Yahoo can't shake a class-action lawsuit stemming from massive data breaches that affected at least one billion account holders, a judge ruled on Wednesday.
U.S. District Court Judge Lucy Koh in San Jose, California rejected Yahoo's argument that the users who are suing didn't suffer any injuries and therefore lack "standing" to proceed.
"All plaintiffs have alleged a risk of future identity theft, in addition to loss of value of their [personally identifiable information]," Koh wrote in a 93-page opinion. She added that some of the people who filed suit alleged that they suffered actual misuse of their data, or paid out of pocket to mitigate their risks.

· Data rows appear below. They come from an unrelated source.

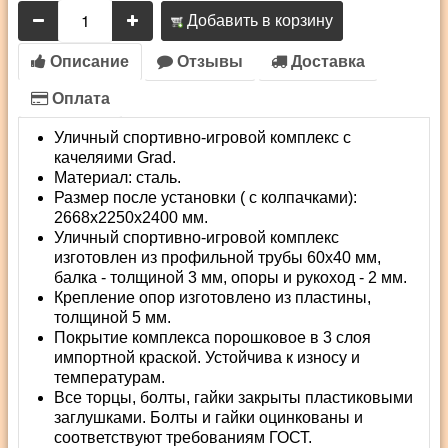
Добавить в корзину
Описание
Отзывы
Доставка
Оплата
Уличный спортивно-игровой комплекс с
качеляими Grad.
Материал: сталь.
Размер после установки ( с колпачками):
2668х2250х2400 мм.
Уличный спортивно-игровой комплекс
изготовлен из профильной трубы 60х40 мм,
балка - толщиной 3 мм, опоры и рукоход - 2 мм.
Крепление опор изготовлено из пластины,
толщиной 5 мм.
Покрытие комплекса порошковое в 3 слоя
импортной краской. Устойчива к износу и
температурам.
Все торцы, болты, гайки закрыты пластиковыми
заглушками. Болты и гайки оцинкованы и
соответствуют требованиям ГОСТ.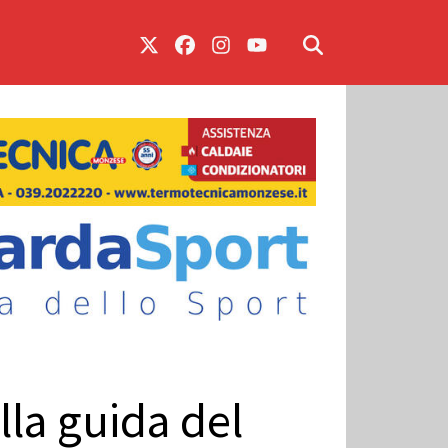
lla guida del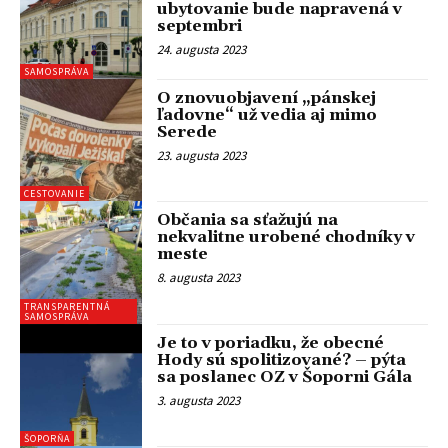
ubytovanie bude napravená v
septembri
24. augusta 2023
SAMOSPRÁVA
O znovuobjavení „pánskej
ľadovne“ už vedia aj mimo
Serede
23. augusta 2023
CESTOVANIE
Občania sa sťažujú na
nekvalitne urobené chodníky v
meste
8. augusta 2023
TRANSPARENTNÁ
SAMOSPRÁVA
Je to v poriadku, že obecné
Hody sú spolitizované? – pýta
sa poslanec OZ v Šoporni Gála
3. augusta 2023
ŠOPORŇA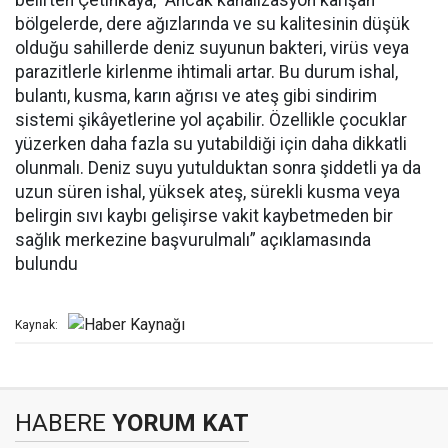
belirten Çetinkaya, “Ancak kanalizasyon karışan
bölgelerde, dere ağızlarında ve su kalitesinin düşük
olduğu sahillerde deniz suyunun bakteri, virüs veya
parazitlerle kirlenme ihtimali artar. Bu durum ishal,
bulantı, kusma, karın ağrısı ve ateş gibi sindirim
sistemi şikâyetlerine yol açabilir. Özellikle çocuklar
yüzerken daha fazla su yutabildiği için daha dikkatli
olunmalı. Deniz suyu yutulduktan sonra şiddetli ya da
uzun süren ishal, yüksek ateş, sürekli kusma veya
belirgin sıvı kaybı gelişirse vakit kaybetmeden bir
sağlık merkezine başvurulmalı” açıklamasında
bulundu
Kaynak:
HABERE
YORUM KAT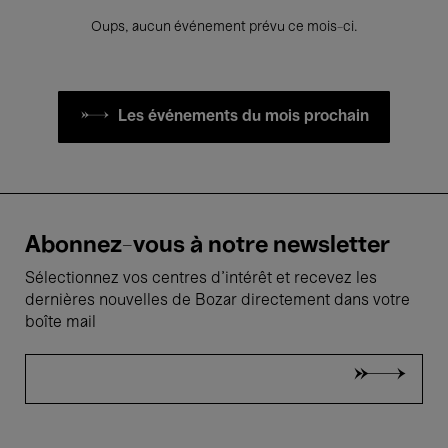
Oups, aucun événement prévu ce mois-ci.
Les événements du mois prochain
Abonnez-vous à notre newsletter
Sélectionnez vos centres d'intérêt et recevez les
dernières nouvelles de Bozar directement dans votre
boîte mail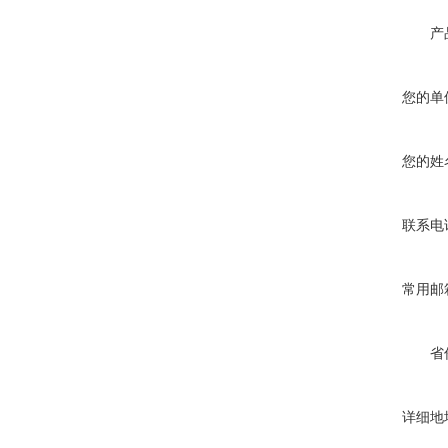
产
您的单
您的姓
联系电
常用邮
省
详细地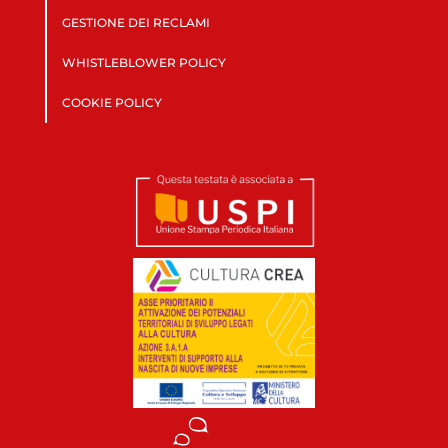
GESTIONE DEI RECLAMI
WHISTLEBLOWER POLICY
COOKIE POLICY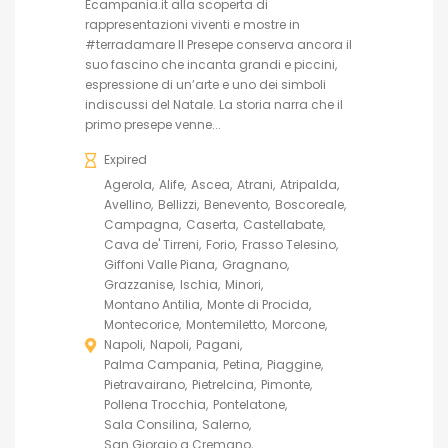
Ecampania.it alla scoperta di
rappresentazioni viventi e mostre in
#terradamare Il Presepe conserva ancora il
suo fascino che incanta grandi e piccini,
espressione di un’arte e uno dei simboli
indiscussi del Natale. La storia narra che il
primo presepe venne...
Expired
Agerola
Alife
Ascea
Atrani
Atripalda
Avellino
Bellizzi
Benevento
Boscoreale
Campagna
Caserta
Castellabate
Cava de' Tirreni
Forio
Frasso Telesino
Giffoni Valle Piana
Gragnano
Grazzanise
Ischia
Minori
Montano Antilia
Monte di Procida
Montecorice
Montemiletto
Morcone
Napoli
Napoli
Pagani
Palma Campania
Petina
Piaggine
Pietravairano
Pietrelcina
Pimonte
Pollena Trocchia
Pontelatone
Sala Consilina
Salerno
San Giorgio a Cremano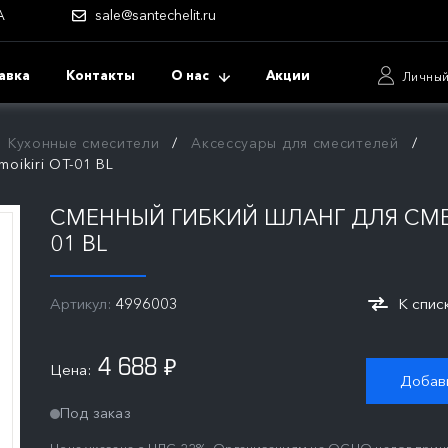
А
sale@santechelit.ru
авка
Контакты
О нас
Акции
Личный
Кухонные смесители
Аксессуары для смесителей
oikiri OT-01 BL
СМЕННЫЙ ГИБКИЙ ШЛАНГ ДЛЯ СМЕС
01 BL
Артикул:
4996003
К спис
4 688
Цена:
₽
Добави
Под заказ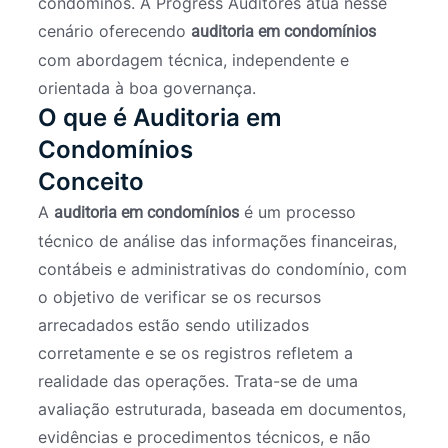
condôminos. A Progress Auditores atua nesse
cenário oferecendo
auditoria em condomínios
com abordagem técnica, independente e
orientada à boa governança.
O que é Auditoria em
Condomínios
Conceito
A
é um processo
auditoria em condomínios
técnico de análise das informações financeiras,
contábeis e administrativas do condomínio, com
o objetivo de verificar se os recursos
arrecadados estão sendo utilizados
corretamente e se os registros refletem a
realidade das operações. Trata-se de uma
avaliação estruturada, baseada em documentos,
evidências e procedimentos técnicos, e não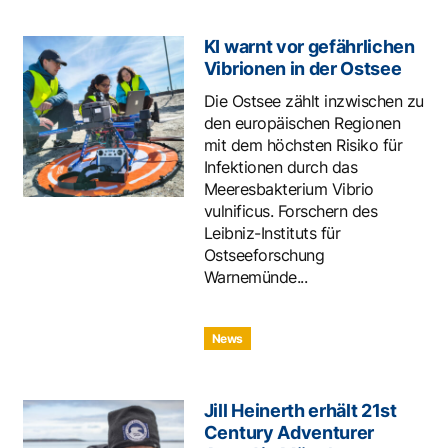
KI warnt vor gefährlichen
Vibrionen in der Ostsee
Die Ostsee zählt inzwischen zu
den europäischen Regionen
mit dem höchsten Risiko für
Infektionen durch das
Meeresbakterium Vibrio
vulnificus. Forschern des
Leibniz-Instituts für
Ostseeforschung
Warnemünde...
News
Jill Heinerth erhält 21st
Century Adventurer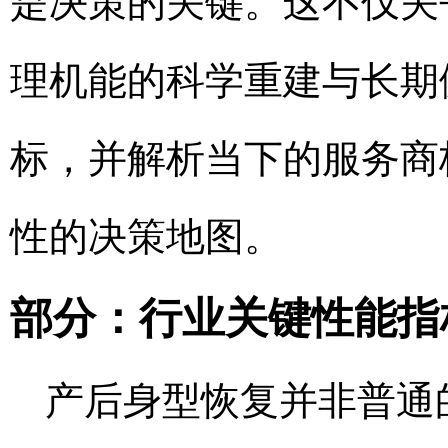
是决策的关键。这不仅关
理机能的科学重建与长期
标，并解析当下的服务商
性的决策地图。
部分：行业关键性能指
产后身型恢复并非普通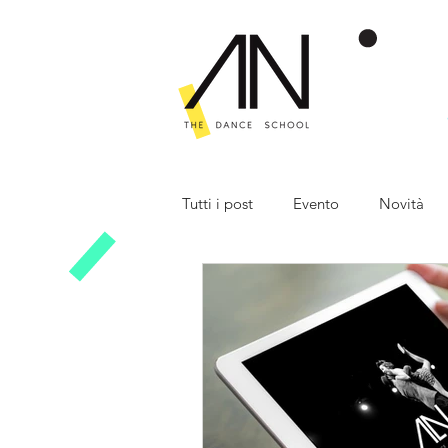
Tutti i post
Evento
Novità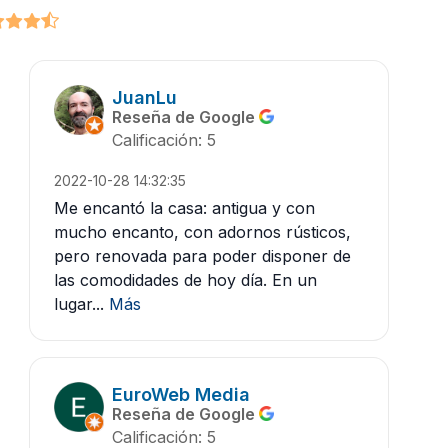
JuanLu
Reseña de Google
Calificación: 5
2022-10-28 14:32:35
Me encantó la casa: antigua y con
mucho encanto, con adornos rústicos,
pero renovada para poder disponer de
las comodidades de hoy día. En un
lugar...
Más
EuroWeb Media
Reseña de Google
Calificación: 5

The ruling grew out of recent revelations of data breaches at Yahoo. Last September, Yahoo disclosed that it suffered a massive data breach in late 2014. Chief Information Security Officer Bob Lord said at the time that hackers may have been able to obtain names, email addresses, telephone numbers, birth dates, security questions and passwords associated with 500 million accounts. Most of the passwords were encrypted, according to Yahoo.
In December of last year, Yahoo disclosed that it had also suffered a data breach in 2013, when hackers stole data associated with more than one billion Yahoo accounts. The data taken in the 2013 attack "may have included names, email addresses, telephone numbers, dates of birth, hashed passwords ... and, in some cases, encrypted or unencrypted security questions and answers," the company said.
This February, Yahoo announced yet a third attack in which hackers gained access to users' passwords by forging cookies.
The disclosures prompted numerous lawsuits against Yahoo by users, who alleged that the company failed to adequately protect their data, among other claims.
In the past, some judges have ruled that consumers can't sue based solely on a fear of future economic harm.
But in 2015, the influential 7th Circuit Court of Appeals reinstated a class-action lawsuit against Neiman Marcus, which suffered a data breach in 2013. The appellate judges said that customers of the department store "should not have to wait until hackers commit identity theft or credit card fraud" before proceeding in court. In that case, unlike Yahoo's situation, hackers appeared to have stolen credit card information.